The government has approved a third runway at Heathrow to expand UK airport capacity.
Tory MP Zac Goldsmith called the announcement "catastrophic", while cabinet ministers Boris Johnson and Justine Greening are also known to be against the plans to expand Heathrow.
Outside of Tory party, environmental campaigners are fiercely opposed to a new runway at either Heathrow or Gatwick.
The signs are that it is now too late to change the prime minister's mind. But nevertheless campaigners are giving it their best shot - and the co-leaders of the Green party have led the backlash.
Co-leaders Caroline Lucas and Jonathan Bartley spoke out this morning, with Lucas calling on ministers to consider other options to reduce the need for any new runway capacity.
She said: “The government is on the brink of announcing climate-wrecking plans for airport expansion in south east England. We know that that laying more tarmac at either Heathrow or Gatwick will bust any hope we have of meeting our climate change commitments, and inflict noise and air pollution on already blighted local communities.
“Instead of expanding these airports the government should introduce a frequent flyer levy to reduce the need for any new runway capacity and invest the money raised in further measures to offer climate-friendly alternatives to air travel.
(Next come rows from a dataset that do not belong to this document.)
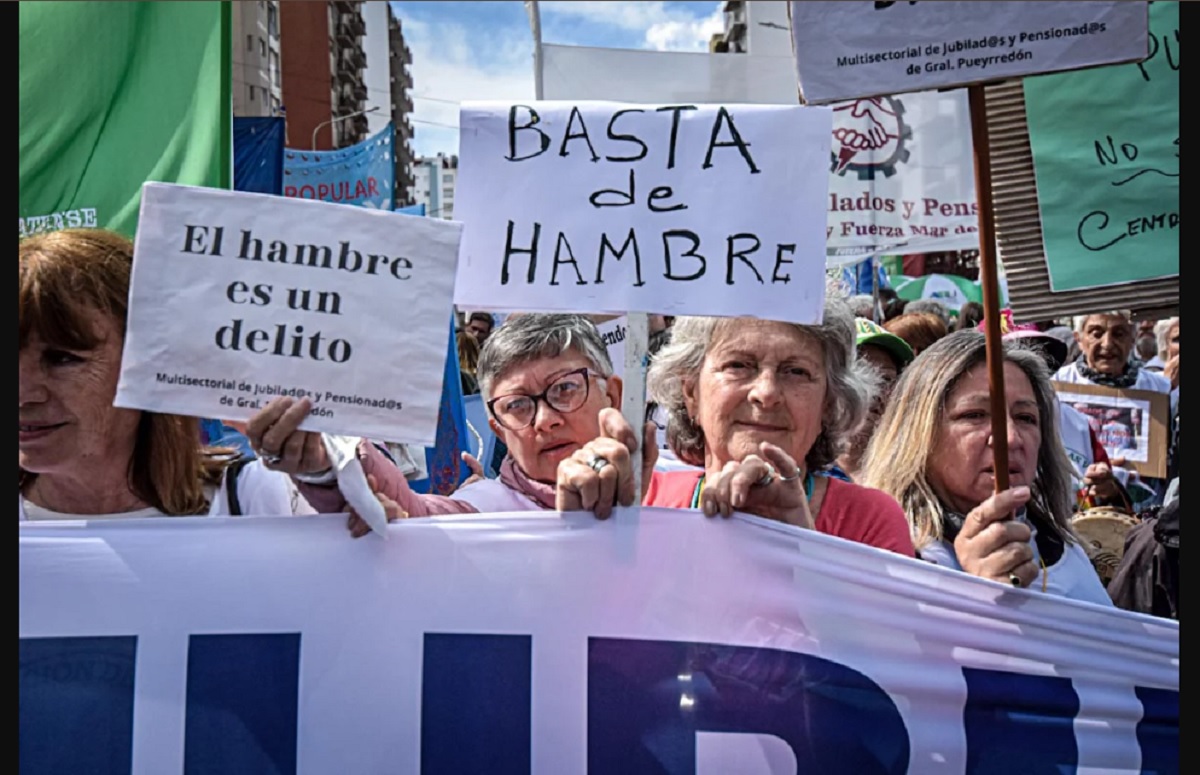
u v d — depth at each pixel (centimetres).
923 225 580
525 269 212
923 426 260
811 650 211
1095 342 520
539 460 252
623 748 211
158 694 210
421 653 212
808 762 210
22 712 208
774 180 209
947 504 260
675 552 213
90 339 203
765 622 212
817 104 229
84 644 210
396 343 198
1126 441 502
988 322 220
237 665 211
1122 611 213
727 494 212
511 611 212
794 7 228
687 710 211
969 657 212
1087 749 212
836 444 247
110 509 218
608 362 260
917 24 225
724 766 210
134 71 319
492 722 211
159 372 194
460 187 214
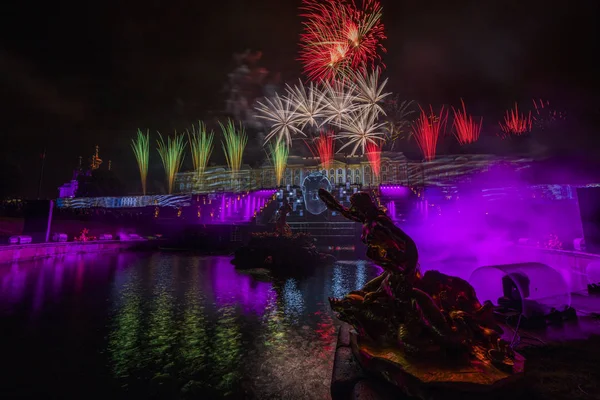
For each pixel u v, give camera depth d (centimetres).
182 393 359
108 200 5659
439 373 233
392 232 277
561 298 446
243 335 564
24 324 631
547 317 427
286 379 392
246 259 1666
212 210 3772
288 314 711
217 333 576
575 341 373
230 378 395
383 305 292
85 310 746
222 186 7362
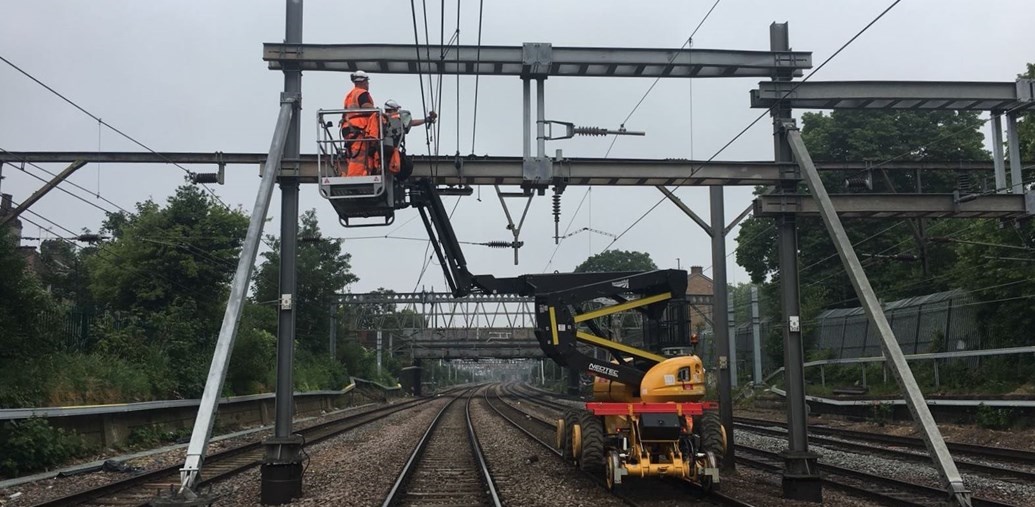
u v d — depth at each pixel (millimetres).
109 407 19828
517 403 57000
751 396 42125
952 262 37250
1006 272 26922
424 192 12953
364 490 12898
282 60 12312
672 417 12789
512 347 79562
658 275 14859
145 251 32719
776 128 13148
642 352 14508
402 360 94250
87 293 40625
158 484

I urge ministers to look at this proposal – and hope that opposition parties can join together in opposing airport expansion and backing this sensible alternative.”
Lucas also showed up at the protest outside the Houses of Parliament to hammer home her message.
Bartley condemned Labour’s reported likely backing for a third runway at Heathrow.
He said: “The Labour party appears to have fallen into line with the government on airport expansion. Despite longstanding opposition to such a move from Jeremy Corbyn and John McDonnnell it seems that the party may swing behind further expansion of the busiest airport in Europe. Such a cross party consensus on airport expansion is deeply disappointing.”
Elsewhere, Greenpeace reiterated that it will with link up with local councils to take legal action.
Executive director John Sauven said: “Is the May government about to repeat the error of the Brown government and assume both the laws of nature and the law of the land can be fudged to allow another runway? That was the mistake Gordon Brown made shortly before the High Court blocked his Heathrow plan.
“We stand ready, with four Conservative local authorities, including Theresa May’s own council, to bring a judicial review against a green light for a third runway.”
The review of airport capacity led by Sir Howard Davies, which reported last year, came down strongly in favour of a third runway at Heathrow.
Writing in the Daily Telegraph yesterday, Sir Howard criticised ministers for delaying making a decision, saying it was being seen as “a symbol of Britain’s inability to decide on its future as a trading nation”.